Your instructions: List each line of the material below that contains the word "true".

Source information:
= = = = =

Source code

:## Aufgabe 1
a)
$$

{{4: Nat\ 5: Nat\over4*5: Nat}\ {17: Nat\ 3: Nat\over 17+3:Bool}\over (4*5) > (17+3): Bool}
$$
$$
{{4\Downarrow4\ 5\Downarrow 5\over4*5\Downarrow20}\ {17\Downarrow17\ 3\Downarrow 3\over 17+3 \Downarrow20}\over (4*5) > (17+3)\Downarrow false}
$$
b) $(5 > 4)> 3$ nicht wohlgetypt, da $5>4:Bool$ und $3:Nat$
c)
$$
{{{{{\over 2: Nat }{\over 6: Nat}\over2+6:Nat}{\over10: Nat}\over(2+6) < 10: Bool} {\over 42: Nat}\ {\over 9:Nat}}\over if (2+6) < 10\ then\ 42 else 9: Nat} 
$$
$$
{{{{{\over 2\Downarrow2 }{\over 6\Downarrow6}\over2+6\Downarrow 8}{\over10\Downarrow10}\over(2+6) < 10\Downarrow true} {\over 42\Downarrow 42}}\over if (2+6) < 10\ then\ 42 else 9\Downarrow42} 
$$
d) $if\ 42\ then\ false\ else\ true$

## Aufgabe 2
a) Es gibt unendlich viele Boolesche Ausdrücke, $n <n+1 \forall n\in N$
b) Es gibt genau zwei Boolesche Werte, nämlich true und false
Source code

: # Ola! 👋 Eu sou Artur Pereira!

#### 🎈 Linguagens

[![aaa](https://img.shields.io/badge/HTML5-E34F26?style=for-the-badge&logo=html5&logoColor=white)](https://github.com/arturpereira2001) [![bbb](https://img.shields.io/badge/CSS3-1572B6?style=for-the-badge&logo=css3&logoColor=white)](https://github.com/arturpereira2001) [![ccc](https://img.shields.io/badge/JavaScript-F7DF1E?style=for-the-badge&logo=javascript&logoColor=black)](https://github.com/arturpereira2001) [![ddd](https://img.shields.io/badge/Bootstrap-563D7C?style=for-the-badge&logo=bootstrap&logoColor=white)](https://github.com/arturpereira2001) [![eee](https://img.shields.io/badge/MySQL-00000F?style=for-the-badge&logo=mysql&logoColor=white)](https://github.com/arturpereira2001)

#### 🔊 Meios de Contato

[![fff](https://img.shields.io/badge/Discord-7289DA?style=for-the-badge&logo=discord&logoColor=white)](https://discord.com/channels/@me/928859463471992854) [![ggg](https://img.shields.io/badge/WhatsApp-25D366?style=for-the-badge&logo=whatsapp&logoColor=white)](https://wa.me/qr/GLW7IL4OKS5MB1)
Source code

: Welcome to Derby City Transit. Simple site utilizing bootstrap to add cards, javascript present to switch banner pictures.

= = = = =

Expected answer:
{{{{{\over 2\Downarrow2 }{\over 6\Downarrow6}\over2+6\Downarrow 8}{\over10\Downarrow10}\over(2+6) < 10\Downarrow true} {\over 42\Downarrow 42}}\over if (2+6) < 10\ then\ 42 else 9\Downarrow42} 
d) $if\ 42\ then\ false\ else\ true$
b) Es gibt genau zwei Boolesche Werte, nämlich true und false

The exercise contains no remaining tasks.